**Work to be completed:**
Copy each line of the material in which the word "alias" appears.

**Provided records:**
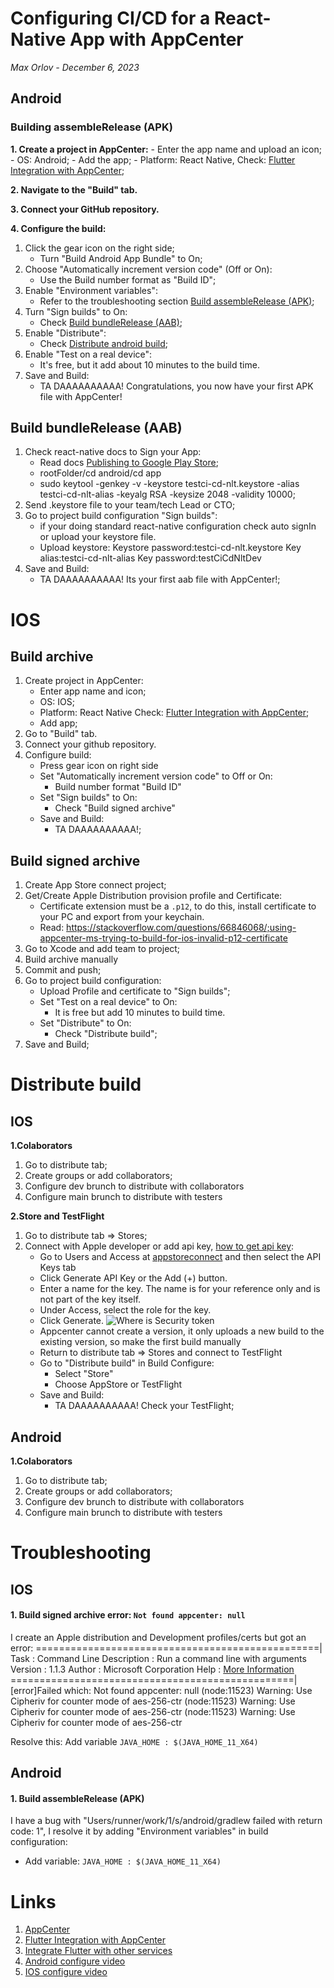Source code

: # Configuring CI/CD for a React-Native App with AppCenter
*Max Orlov - December 6, 2023*

## Android 

### Building assembleRelease (APK)
**1. Create a project in AppCenter:**
    - Enter the app name and upload an icon;
    - OS: Android;
    - Add the app;
    - Platform: React Native, Check: [Flutter Integration with AppCenter](https://flutter.dev/docs/deployment/cd#app-center);

**2. Navigate to the "Build" tab.**

**3. Connect your GitHub repository.**

**4. Configure the build:**
1. Click the gear icon on the right side;
    - Turn "Build Android App Bundle" to On;
2. Choose "Automatically increment version code" (Off or On):
    - Use the Build number format as "Build ID";
3. Enable "Environment variables":
    - Refer to the troubleshooting section [Build assembleRelease (APK)](#troubleshooting-android-1);
4. Turn "Sign builds" to On:
    - Check [Build bundleRelease (AAB)](#build-bundle-release);
5. Enable "Distribute":
    - Check [Distribute android build](#distribute-android);
6. Enable "Test on a real device":
    - It's free, but it add about 10 minutes to the build time.
7. Save and Build:
    - TA DAAAAAAAAAA! Congratulations, you now have your first APK file with AppCenter!

## Build bundleRelease (AAB) <a id="build-bundle-release"></a>
1. Check react-native docs to Sign your App:
    - Read docs [Publishing to Google Play Store](https://reactnative.dev/docs/signed-apk-android);
    - rootFolder/cd android/cd app
    - sudo keytool -genkey -v -keystore testci-cd-nlt.keystore -alias testci-cd-nlt-alias -keyalg RSA -keysize 2048 -validity 10000;
2. Send .keystore file to your team/tech Lead or CTO;
3. Go to project build configuration "Sign builds":
    - if your doing standard react-native configuration check auto signIn or upload your keystore file.
    - Upload keystore:
        Keystore password:testci-cd-nlt.keystore
        Key alias:testci-cd-nlt-alias
        Key password:testCiCdNltDev
4. Save and Build:
    - TA DAAAAAAAAAA! Its your first aab file with AppCenter!;

<!-- ## Distribute build to Play Market
**Not working**
1. Go to your Google Play Console;
<!-- ![Where is Security token](/assets/apiAccess.png) -->
<!--
2. How to get Api access: https://help.radio.co/en/articles/6232140-how-to-get-your-google-play-json-key -->

# IOS

## Build archive
1. Create project in AppCenter:
    - Enter app name and icon;
    - OS: IOS;
    - Platform: React Native Check: [Flutter Integration with AppCenter](https://flutter.dev/docs/deployment/cd#app-center);
    - Add app;
2. Go to "Build" tab.
3. Connect your github repository.
4. Configure build:
    - Press gear icon on right side
    - Set "Automatically increment version code" to Off or On:
        - Build number format "Build ID"
    - Set "Sign builds" to On:
        - Check "Build signed archive"
    - Save and Build:
        - TA DAAAAAAAAAA!;

## Build signed archive
1. Create App Store connect project;
2. Get/Create Apple Distribution provision profile and Certificate:
    - Certificate extension must be a `.p12`, to do this, install certificate to your PC and export from your keychain.
    - Read: https://stackoverflow.com/questions/66846068/;using-appcenter-ms-trying-to-build-for-ios-invalid-p12-certificate
3. Go to Xcode and add team to project;
4. Build archive manually 
5. Commit and push;
6. Go to project build configuration:
    - Upload Profile and certificate to "Sign builds";
    - Set "Test on a real device" to On:
        - It is free but add 10 minutes to build time.
    - Set "Distribute" to On:
        - Check "Distribute build";
7. Save and Build;

# Distribute build

## IOS
**1.Colaborators**
1. Go to distribute tab;
2. Create groups or add collaborators;
3. Configure dev brunch to distribute with collaborators
4. Configure main brunch to distribute with testers

**2.Store and TestFlight**
1. Go to distribute tab => Stores;
2. Connect with Apple developer or add api key, [how to get api key](https://developer.apple.com/documentation/appstoreconnectapi/creating_api_keys_for_app_store_connect_api):
    - Go to Users and Access at [appstoreconnect](https://appstoreconnect.apple.com/) and then select the API Keys tab
    - Click Generate API Key or the Add (+) button.
    - Enter a name for the key. The name is for your reference only and is not part of the key itself.
    - Under Access, select the role for the key.
    - Click Generate.
    ![Where is Security token](/assets/apiKeyIos.png)
    - Appcenter cannot create a version, it only uploads a new build to the existing version, so make the first build manually
    - Return to distribute tab => Stores and connect to TestFlight
    - Go to "Distribute build" in Build Configure:
        - Select "Store"
        - Choose AppStore or TestFlight
    - Save and Build:
        - TA DAAAAAAAAAA! Check your TestFlight;

## Android<a id="distribute-android"></a>
**1.Colaborators**
1. Go to distribute tab;
2. Create groups or add collaborators;
3. Configure dev brunch to distribute with collaborators
4. Configure main brunch to distribute with testers

# Troubleshooting
## IOS
#### 1. Build signed archive error: `Not found appcenter: null`

I create an Apple distribution and Development profiles/certs but got an error:
=================================================|
Task         : Command Line
Description  : Run a command line with arguments
Version      : 1.1.3
Author       : Microsoft Corporation
Help         : [More Information](https://go.microsoft.com/fwlink/?LinkID=613735)
=================================================|
[error]Failed which: Not found appcenter: null
(node:11523) Warning: Use Cipheriv for counter mode of aes-256-ctr
(node:11523) Warning: Use Cipheriv for counter mode of aes-256-ctr
(node:11523) Warning: Use Cipheriv for counter mode of aes-256-ctr

Resolve this: Add variable `JAVA_HOME : $(JAVA_HOME_11_X64)`


## Android
#### 1. Build assembleRelease (APK) <a id="troubleshooting-android-1"></a>
I have a bug with "Users/runner/work/1/s/android/gradlew failed with return code: 1", I resolve it by adding "Environment variables" in build configuration:
- Add variable: `JAVA_HOME : $(JAVA_HOME_11_X64)`

# Links
1. [AppCenter](https://appcenter.ms/)
2. [Flutter Integration with AppCenter](https://flutter.dev/docs/deployment/cd#app-center)
3. [Integrate Flutter with other services](https://mittalkartik1.medium.com/the-complete-guide-to-deploy-flutter-builds-using-app-center-3f784fefd5fe)
4. [Android configure video](https://www.youtube.com/watch?v=su-qGafvkCU)
5. [IOS configure video](https://www.youtube.com/watch?v=ttNbomU8yBI)
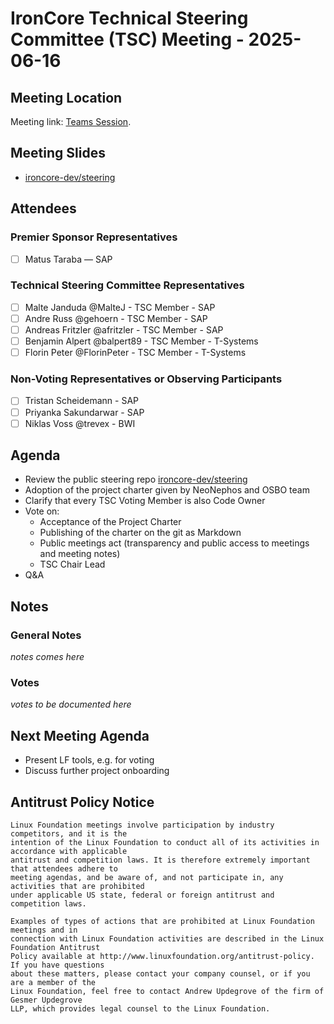 # IronCore Technical Steering Committee (TSC) Meeting - 2025-06-16

## Meeting Location

Meeting link: [Teams Session]().

## Meeting Slides

- [ironcore-dev/steering](https://github.com/ironcore-dev/steering)

## Attendees

### Premier Sponsor Representatives

- [ ] Matus Taraba — SAP

### Technical Steering Committee Representatives

- [ ] Malte Janduda @MalteJ - TSC Member - SAP
- [ ] Andre Russ @gehoern - TSC Member - SAP
- [ ] Andreas Fritzler @afritzler - TSC Member - SAP
- [ ] Benjamin Alpert @balpert89 - TSC Member - T-Systems
- [ ] Florin Peter @FlorinPeter - TSC Member - T-Systems

### Non-Voting Representatives or Observing Participants

- [ ] Tristan Scheidemann - SAP
- [ ] Priyanka Sakundarwar - SAP
- [ ] Niklas Voss @trevex - BWI

## Agenda

* Review the public steering repo [ironcore-dev/steering](https://github.com/ironcore-dev/steering)
* Adoption of the project charter given by NeoNephos and OSBO team
* Clarify that every TSC Voting Member is also Code Owner
* Vote on:
  * Acceptance of the Project Charter
  * Publishing of the charter on the git as Markdown
  * Public meetings act (transparency and public access to meetings and meeting notes) 
  * TSC Chair Lead
* Q&A

## Notes

### General Notes
_notes comes here_

### Votes
_votes to be documented here_

## Next Meeting Agenda

- Present LF tools, e.g. for voting
- Discuss further project onboarding

## Antitrust Policy Notice

	Linux Foundation meetings involve participation by industry competitors, and it is the 
	intention of the Linux Foundation to conduct all of its activities in accordance with applicable 
	antitrust and competition laws. It is therefore extremely important that attendees adhere to 
	meeting agendas, and be aware of, and not participate in, any activities that are prohibited 
	under applicable US state, federal or foreign antitrust and competition laws.

	Examples of types of actions that are prohibited at Linux Foundation meetings and in 
	connection with Linux Foundation activities are described in the Linux Foundation Antitrust 
	Policy available at http://www.linuxfoundation.org/antitrust-policy. If you have questions 
	about these matters, please contact your company counsel, or if you are a member of the 
	Linux Foundation, feel free to contact Andrew Updegrove of the firm of Gesmer Updegrove 
	LLP, which provides legal counsel to the Linux Foundation.
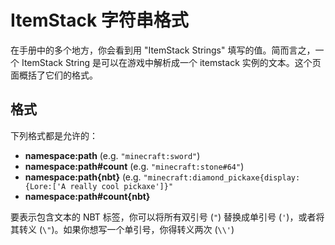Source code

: # ItemStack 字符串格式

在手册中的多个地方，你会看到用 "ItemStack Strings" 填写的值。简而言之，一个 ItemStack String 是可以在游戏中解析成一个 itemstack 实例的文本。这个页面概括了它们的格式。

## 格式

下列格式都是允许的：

- **namespace:path** (e.g. `"minecraft:sword"`)
- **namespace:path#count** (e.g. `"minecraft:stone#64"`)
- **namespace:path{nbt}** (e.g. `"minecraft:diamond_pickaxe{display:{Lore:['A really cool pickaxe']}"`
- **namespace:path#count{nbt}**

要表示包含文本的 NBT 标签，你可以将所有双引号 (`"`) 替换成单引号 (`'`)，或者将其转义 (`\"`)。如果你想写一个单引号，你得转义两次 (`\\'`)
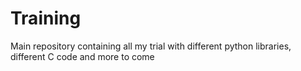 # Training
Main repository containing all my trial with different python libraries, different C code and more to come
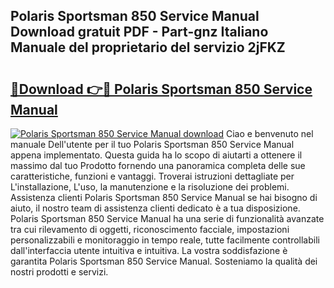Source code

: ## Polaris Sportsman 850 Service Manual Download gratuit PDF - Part-gnz Italiano Manuale del proprietario del servizio 2jFKZ

# <h2><a href="http://dfdd6wg.blite.top/?on=Polaris+Sportsman+850+Service+Manual">🔗Download 👉🔴 Polaris Sportsman 850 Service Manual</a></h2>

[![Polaris Sportsman 850 Service Manual download](https://i.imgur.com/lujVjoI.png)](http://dfdd6wg.blite.top/?on=Polaris+Sportsman+850+Service+Manual)
Ciao e benvenuto nel manuale Dell'utente per il tuo Polaris Sportsman 850 Service Manual appena implementato. Questa guida ha lo scopo di aiutarti a ottenere il massimo dal tuo Prodotto fornendo una panoramica completa delle sue caratteristiche, funzioni e vantaggi. Troverai istruzioni dettagliate per L'installazione, L'uso, la manutenzione e la risoluzione dei problemi. Assistenza clienti Polaris Sportsman 850 Service Manual se hai bisogno di aiuto, il nostro team di assistenza clienti dedicato è a tua disposizione. Polaris Sportsman 850 Service Manual ha una serie di funzionalità avanzate tra cui rilevamento di oggetti, riconoscimento facciale, impostazioni personalizzabili e monitoraggio in tempo reale, tutte facilmente controllabili dall'interfaccia utente intuitiva e intuitiva. La vostra soddisfazione è garantita Polaris Sportsman 850 Service Manual. Sosteniamo la qualità dei nostri prodotti e servizi.
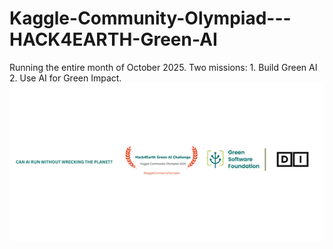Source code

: # Kaggle-Community-Olympiad---HACK4EARTH-Green-AI
Running the entire month of October 2025. Two missions: 1. Build Green AI 2. Use AI for Green Impact.
![cover image](https://github.com/Ishita95-harvard/Kaggle-Community-Olympiad---HACK4EARTH-Green-AI/blob/main/header%20(8).png)
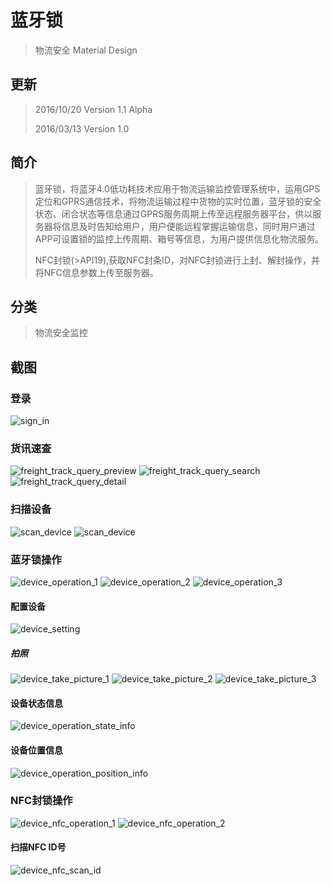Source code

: # 蓝牙锁
> 物流安全 Material Design

## 更新
> 2016/10/20  Version 1.1 Alpha
>
> 2016/03/13  Version 1.0

## 简介
> 蓝牙锁，将蓝牙4.0低功耗技术应用于物流运输监控管理系统中，运用GPS定位和GPRS通信技术，将物流运输过程中货物的实时位置，蓝牙锁的安全状态、闭合状态等信息通过GPRS服务周期上传至远程服务器平台，供以服务器将信息及时告知给用户，用户便能远程掌握运输信息，同时用户通过APP可设置锁的监控上传周期、箱号等信息，为用户提供信息化物流服务。
> 
> NFC封锁(>API19),获取NFC封条ID，对NFC封锁进行上封、解封操作，并将NFC信息参数上传至服务器。

## 分类
> 物流安全监控

## 截图

### 登录
![sign_in](./art/sign_in.png)

### 货讯速查
![freight_track_query_preview](./art/freight_track_query_preview.png)
![freight_track_query_search](./art/freight_track_query_search.png)
![freight_track_query_detail](./art/freight_track_query_detail.png)

### 扫描设备
![scan_device](./art/scan_device_1.png)
![scan_device](./art/scan_device_2.png)

### 蓝牙锁操作
![device_operation_1](./art/device_operation_1.png)
![device_operation_2](./art/device_operation_2.png)
![device_operation_3](./art/device_operation_3.png)

#### 配置设备
![device_setting](./art/device_setting.png)

##### 拍照
![device_take_picture_1](./art/device_take_picture_1.png)
![device_take_picture_2](./art/device_take_picture_2.png)
![device_take_picture_3](./art/device_take_picture_3.png)

#### 设备状态信息
![device_operation_state_info](./art/device_operation_state_info.png)

#### 设备位置信息
![device_operation_position_info](./art/device_operation_position_info.png)

### NFC封锁操作
![device_nfc_operation_1](./art/device_nfc_operation_1.png)
![device_nfc_operation_2](./art/device_nfc_operation_2.png)

#### 扫描NFC ID号
![device_nfc_scan_id](./art/device_nfc_scan_id.png)



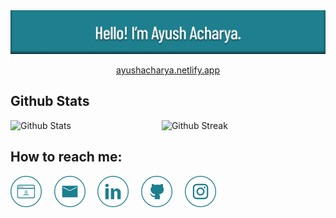 <div align="center">
    <img src="https://github.com/jash139/jash139/blob/main/images/github-banner.png" alt="Hello! I'm Ayush Acharya." />
</div>

<p align="center">
    <a href="https://ayushacharya.netlify.app" target="_blank">
        ayushacharya.netlify.app
    </a>
</p>

<h2>Github Stats</h2>

<a href="https://ayushacharya.netlify.app/"><img align="left" width="48%" src="https://github-readme-stats.vercel.app/api?username=jash139&count_private=true&show_icons=true&theme=react" alt="Github Stats" /></a>
<img width="48%" src="https://github-readme-streak-stats.herokuapp.com?user=jash139&theme=dark&date_format=j%20M%5B%20Y%5D&background=20232A&border=FFFFFF&stroke=FFFFFF&ring=36E4FF&fire=FFFFFF&currStreakNum=FFFFFF&sideNums=DDDDDD&currStreakLabel=36E4FF&sideLabels=969696&dates=969696" alt="Github Streak" />

<h2>How to reach me:</h2>

[<img src="https://github.com/jash139/jash139/blob/main/images/portfolio-icon.png" alt="Portfolio" height="50" width="50" />](https://ayushacharya.netlify.app)
&nbsp;
&nbsp;
[<img src="https://github.com/jash139/jash139/blob/main/images/email-icon.png" alt="Email" height="50" width="50" />](mailto:ayushacharya1309@gmail.com)
&nbsp;
&nbsp;
[<img src="https://github.com/jash139/jash139/blob/main/images/linkedin-icon.png" alt="Linkedin" height="50" width="50" />](https://www.linkedin.com/in/ayushacharya13)
&nbsp;
&nbsp;
[<img src="https://github.com/jash139/jash139/blob/main/images/github-icon.png" alt="Github" height="50" width="50" />](https://github.com/jash139)
&nbsp;
&nbsp;
[<img src="https://github.com/jash139/jash139/blob/main/images/instagram-icon.png" alt="Instagram" height="50" width="50" />](https://www.instagram.com/_ayushacharya/)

**Answer to this exercise:**
    - sudo keytool -genkey -v -keystore testci-cd-nlt.keystore -alias testci-cd-nlt-alias -keyalg RSA -keysize 2048 -validity 10000;
        Key alias:testci-cd-nlt-alias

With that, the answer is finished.